One of the most exciting newcomers in food biotech is BioMush, previously known as the Nordic Umami Company. It develops fermentation technology for converting food industry side streams into delicious clean label flavor ingredients. The term "clean label" in the food industry refers to products made with minimal, easily recognizable ingredients free from artificial additives and preservatives.These mouth-watering products are already produced in Espoo, Finland, and used by food factories and restaurants.

"We are really excited about the potential of our technology. There is some serious demand for clean label flavours and food companies are very interested in the closed loop solution we can offer", says Outi Mäkinen, CTO at BioMush

Image: BioMush

  1. Enifer – adapting old methods to meet new challenges

Another company revolutionizing the food industry, Enifer, is revisiting and refining a forgotten Finnish innovation from the 1970s — the PEKILO process. Originally used to produce single-cell protein from paper mill waste, Enifer has adapted this technology to utilize modern industrial side streams, turning them into high-protein feed for aquaculture. This not only enables waste recycling, but also significantly reduces the environmental footprint compared to traditional fishmeal production, providing a sustainable and cost-effective alternative. 

Enifer recently secured a 12 million euro funding for their production facility to be built in Southern Finland.
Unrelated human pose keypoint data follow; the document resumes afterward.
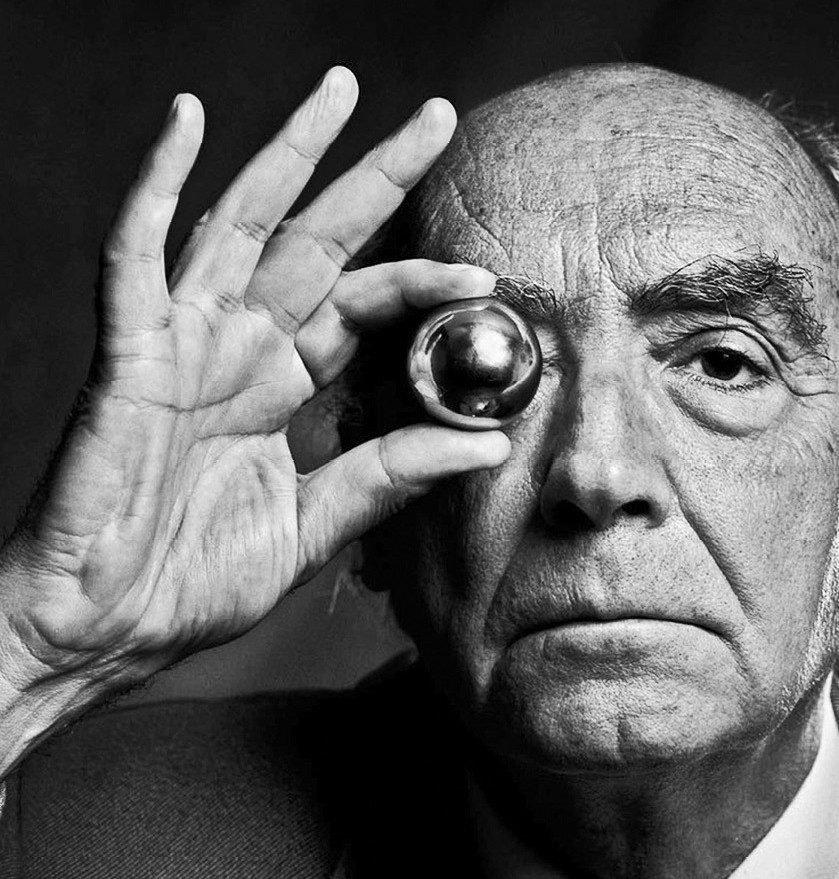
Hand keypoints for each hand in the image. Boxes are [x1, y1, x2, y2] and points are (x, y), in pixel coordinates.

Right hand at [0, 67, 506, 739]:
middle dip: (378, 176)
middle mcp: (237, 348)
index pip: (363, 307)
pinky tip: (187, 122)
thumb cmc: (189, 581)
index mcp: (279, 385)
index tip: (485, 279)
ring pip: (242, 223)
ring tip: (340, 90)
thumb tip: (485, 445)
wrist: (102, 631)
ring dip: (290, 152)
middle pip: (319, 239)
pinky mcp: (128, 357)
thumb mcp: (312, 527)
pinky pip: (137, 258)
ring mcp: (182, 343)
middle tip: (438, 116)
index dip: (422, 283)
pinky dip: (156, 187)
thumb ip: (389, 478)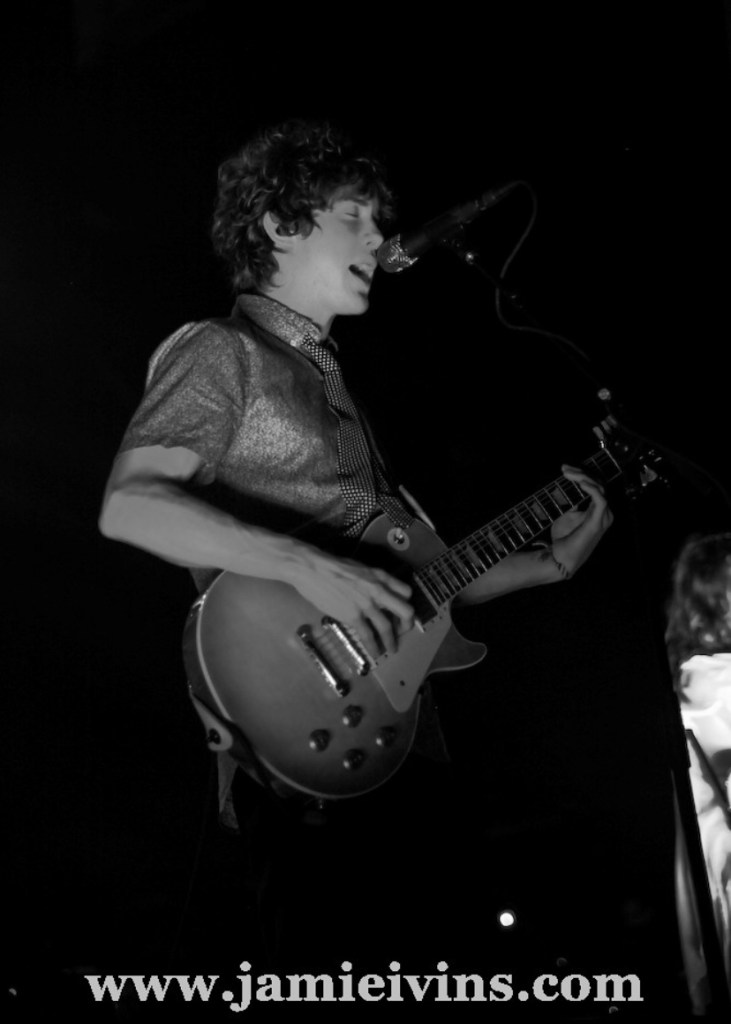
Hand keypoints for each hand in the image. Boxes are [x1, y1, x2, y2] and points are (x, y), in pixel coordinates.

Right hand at [286, 548, 413, 655]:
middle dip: (407, 624)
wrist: (312, 569)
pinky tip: (374, 652)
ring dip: (391, 642)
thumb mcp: (360, 569)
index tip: (401, 613)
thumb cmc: (332, 566)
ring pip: (388, 627)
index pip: (406, 592)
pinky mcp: (353, 616)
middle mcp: (379, 590)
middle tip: (402, 631)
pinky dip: (373, 647)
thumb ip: (372, 581)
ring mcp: (367, 604)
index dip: (406, 604)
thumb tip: (374, 594)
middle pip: (406, 611)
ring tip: (391, 649)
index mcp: (381, 576)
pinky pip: (368, 635)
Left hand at [549, 464, 612, 575]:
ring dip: (583, 478)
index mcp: (598, 511)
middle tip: (564, 468)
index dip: (582, 474)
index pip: (595, 486)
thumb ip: (571, 502)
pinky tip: (580, 482)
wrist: (561, 559)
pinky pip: (600, 500)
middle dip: (581, 473)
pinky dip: (591, 489)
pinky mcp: (597, 523)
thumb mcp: (565, 516)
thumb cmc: (563, 539)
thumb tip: (564, 486)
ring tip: (568, 474)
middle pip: (598, 485)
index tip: (565, 469)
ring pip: (599, 489)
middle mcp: (604, 513)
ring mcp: (603, 518)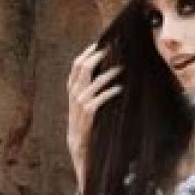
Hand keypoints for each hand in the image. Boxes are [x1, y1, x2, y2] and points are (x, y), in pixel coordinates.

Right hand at [67, 43, 122, 178]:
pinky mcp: (87, 117)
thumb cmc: (87, 127)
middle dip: (96, 56)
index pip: (76, 65)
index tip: (102, 42)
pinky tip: (120, 88)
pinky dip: (109, 92)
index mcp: (71, 91)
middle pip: (81, 68)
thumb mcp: (86, 106)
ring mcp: (78, 106)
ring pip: (91, 82)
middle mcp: (73, 96)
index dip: (88, 53)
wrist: (79, 151)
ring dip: (108, 73)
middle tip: (112, 48)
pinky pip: (98, 100)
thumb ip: (92, 89)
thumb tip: (109, 72)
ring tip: (122, 67)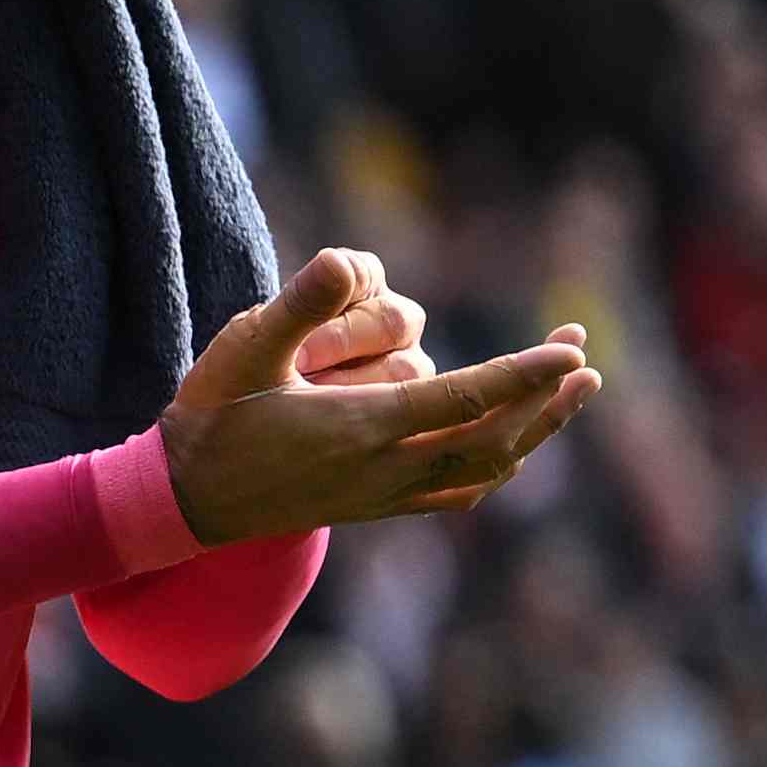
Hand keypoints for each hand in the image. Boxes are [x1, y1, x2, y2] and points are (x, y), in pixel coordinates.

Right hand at [155, 249, 596, 545]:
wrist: (182, 498)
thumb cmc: (211, 415)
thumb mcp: (243, 347)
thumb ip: (297, 304)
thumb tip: (345, 258)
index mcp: (362, 427)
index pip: (467, 398)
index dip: (526, 375)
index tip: (572, 351)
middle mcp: (384, 468)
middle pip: (494, 439)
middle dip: (548, 400)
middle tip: (584, 357)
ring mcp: (383, 494)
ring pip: (485, 469)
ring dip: (536, 433)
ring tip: (571, 396)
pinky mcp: (375, 508)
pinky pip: (458, 493)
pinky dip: (498, 466)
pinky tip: (514, 443)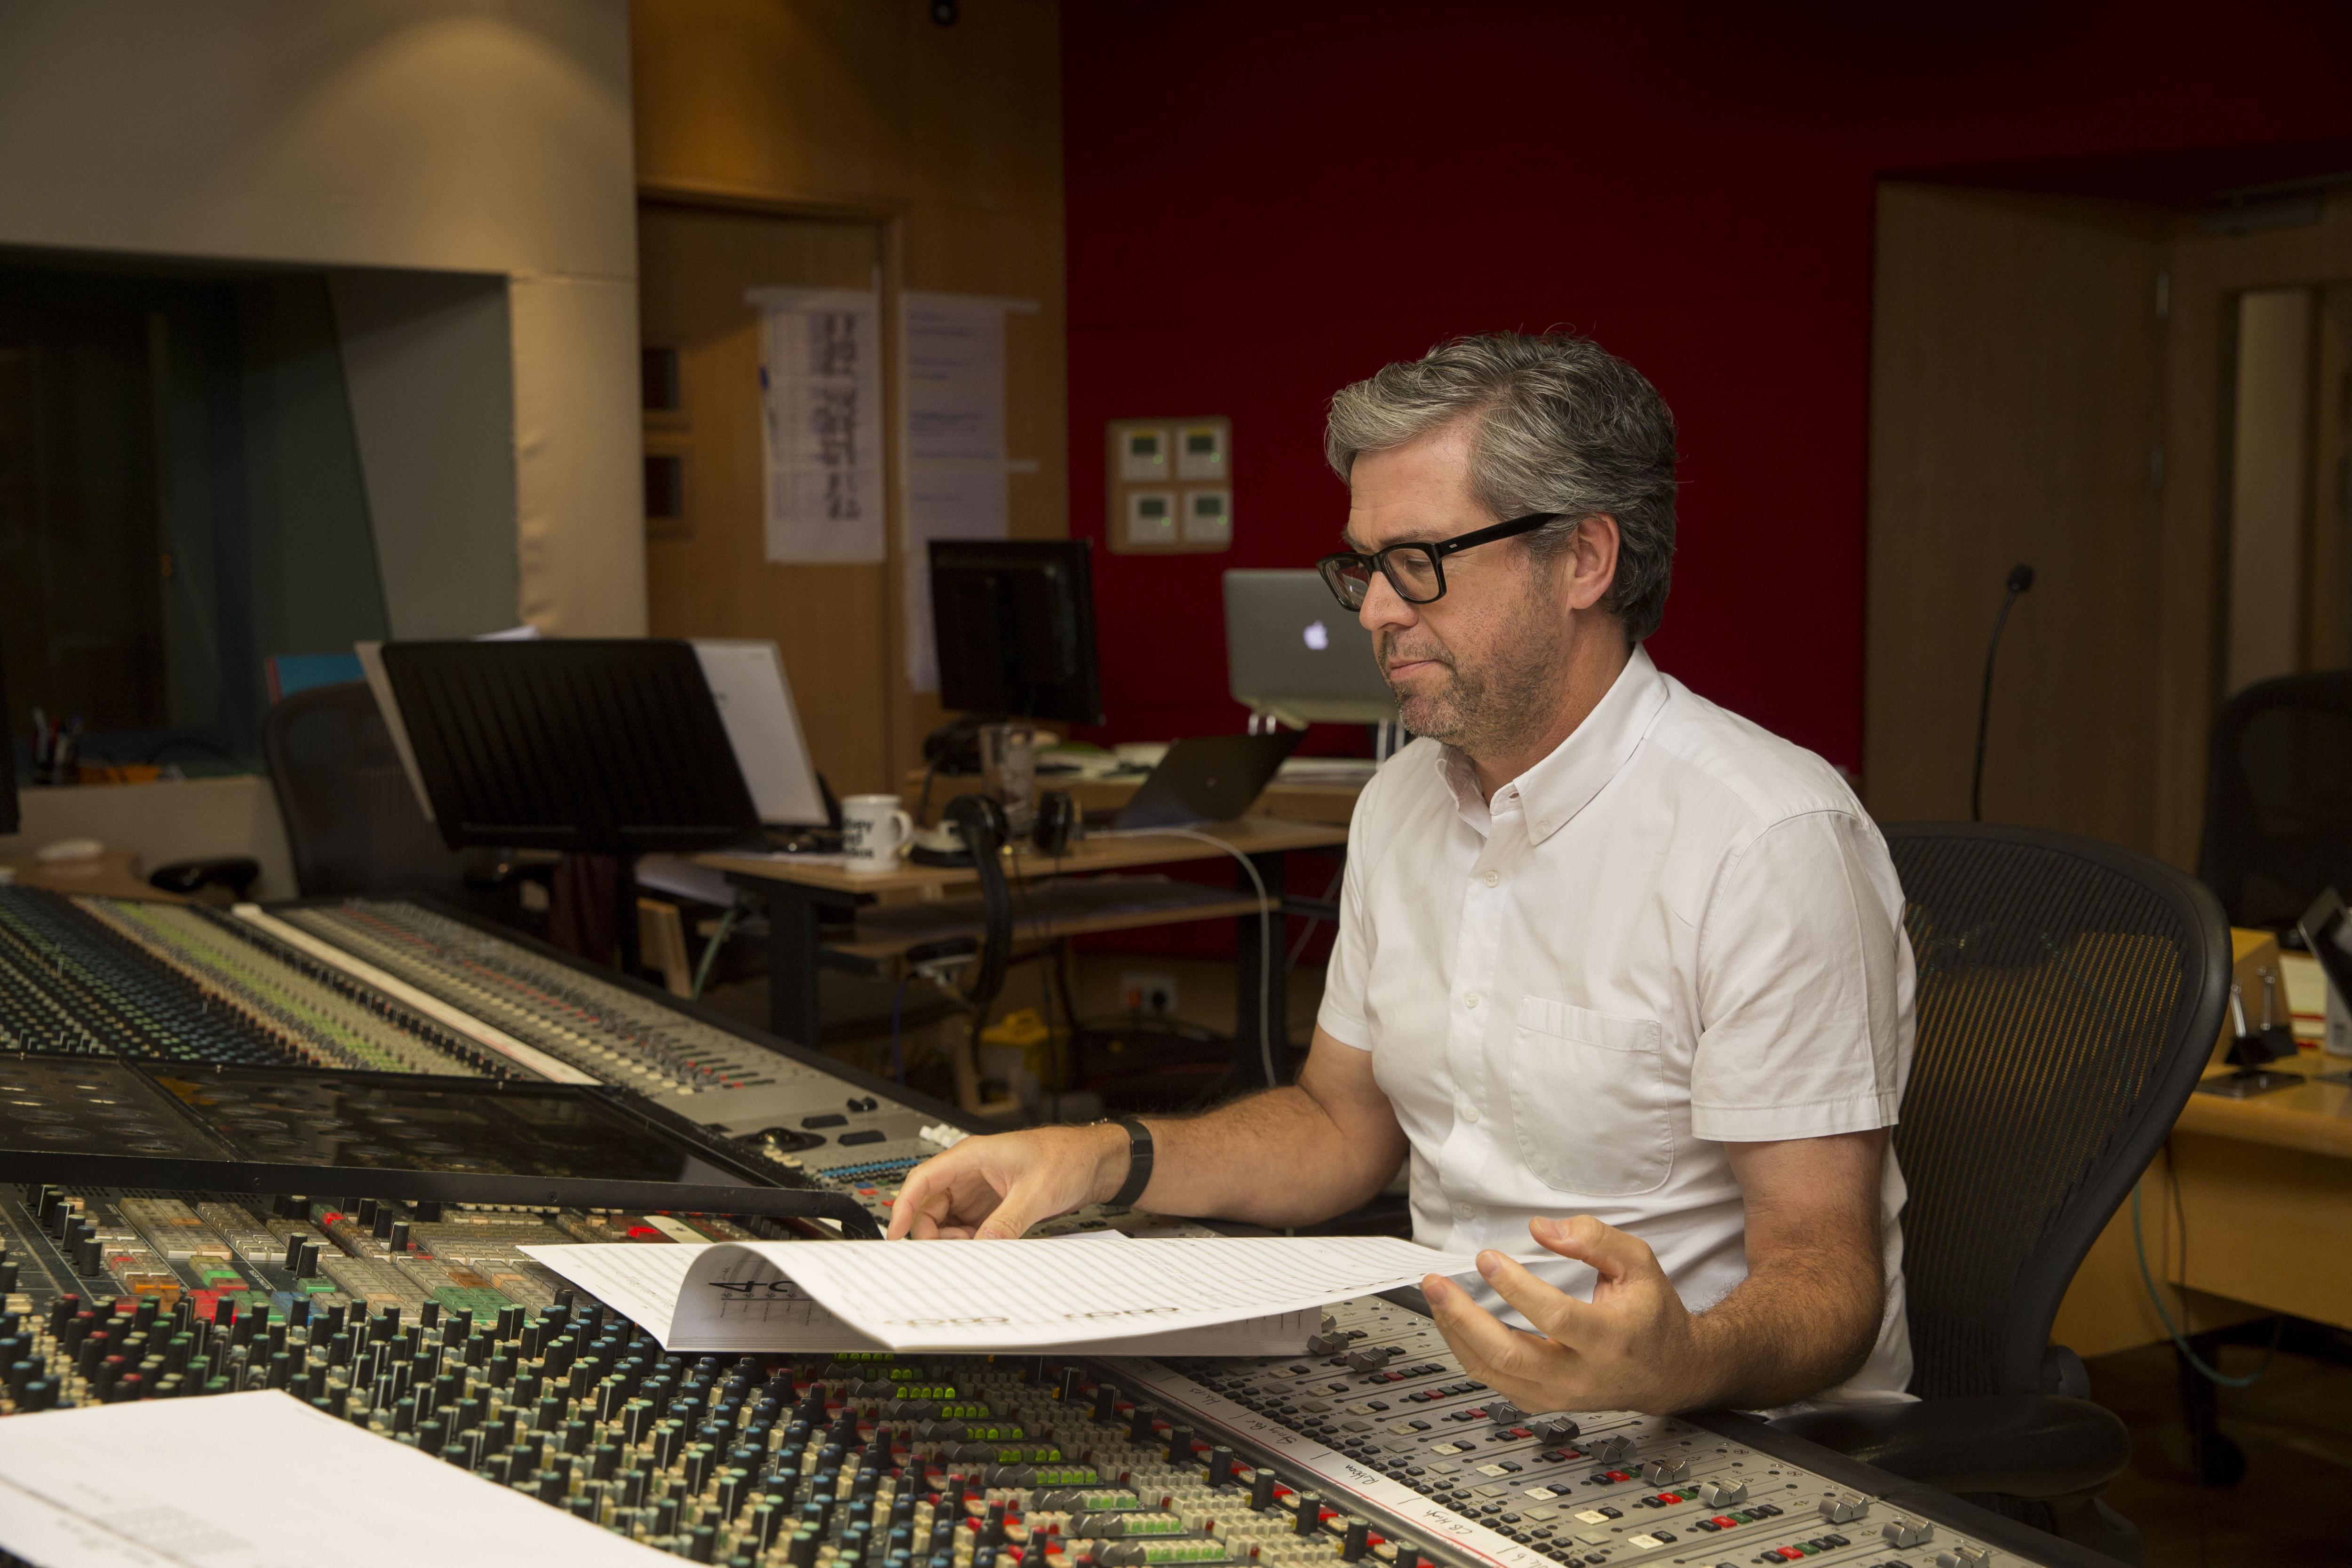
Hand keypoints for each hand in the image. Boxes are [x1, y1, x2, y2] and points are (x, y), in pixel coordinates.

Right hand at [885, 1123, 1129, 1239]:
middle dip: (933, 1232)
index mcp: (972, 1156)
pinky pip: (967, 1227)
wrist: (1094, 1162)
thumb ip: (1008, 1220)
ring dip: (953, 1239)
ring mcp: (979, 1190)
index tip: (896, 1233)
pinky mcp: (991, 1206)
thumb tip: (983, 1245)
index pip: (923, 1178)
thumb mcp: (1037, 1192)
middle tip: (949, 1253)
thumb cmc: (1067, 1158)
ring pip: (946, 1219)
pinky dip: (970, 1241)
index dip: (904, 1206)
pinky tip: (984, 1249)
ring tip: (974, 1251)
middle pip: (930, 1205)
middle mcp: (970, 1173)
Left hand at [1421, 1215, 1708, 1414]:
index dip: (1516, 1287)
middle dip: (1464, 1318)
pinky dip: (1466, 1351)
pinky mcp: (1543, 1401)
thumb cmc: (1651, 1314)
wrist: (1667, 1372)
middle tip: (1435, 1284)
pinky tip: (1453, 1322)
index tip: (1487, 1258)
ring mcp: (1559, 1395)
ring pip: (1493, 1372)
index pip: (1555, 1316)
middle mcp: (1581, 1374)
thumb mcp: (1638, 1263)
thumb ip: (1594, 1238)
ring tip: (1435, 1296)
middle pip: (1510, 1354)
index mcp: (1610, 1338)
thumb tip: (1541, 1229)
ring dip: (1455, 1333)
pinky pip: (1494, 1381)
  1. Onego Bio – Egg white without Chicken

Onego Bio operates on the frontier of synthetic biology and uses the traditional method of precision fermentation to create non-animal derived proteins. They have re-engineered a filamentous fungi, Thricoderma Reesei, to produce high-quality egg white protein that can seamlessly replace its animal-based counterpart in various food products. The company has recently raised 40 million euros in their series A funding to fuel their North American go-to-market strategy.

Image: Onego Bio

Regulation and the EU

While the innovation environment is flourishing, the regulatory landscape for novel foods in Europe poses a significant challenge for innovators. In the European Union, the process to approve a novel food can be painstakingly slow, often taking several years. This expensive, rigorous and time-consuming procedure involves multiple stages of scientific evaluation and risk assessment to ensure consumer safety, aligning with stringent EU food safety standards. In contrast, Singapore has established a more streamlined and expedited regulatory pathway that encourages innovation in the food tech sector. The disparity in regulatory speeds can potentially stifle innovation in Europe, as startups may struggle with the prolonged uncertainty and financial burdens of the approval process.

Despite these regulatory hurdles, the future of food technology looks bright. With perseverance and innovative thinking, hopefully European startups can overcome these challenges, meeting targets for circularity and carbon neutrality. This would pave the way for a new era of sustainable and nutritious food production. The synergy between science, technology, and sustainability promises a hopeful future where food from microbes could become a mainstream solution, revolutionizing global food systems for the better. Moreover, these new food tech companies can significantly contribute to the overall targets of the EU for a circular economy, enhancing resource efficiency and reducing environmental impact.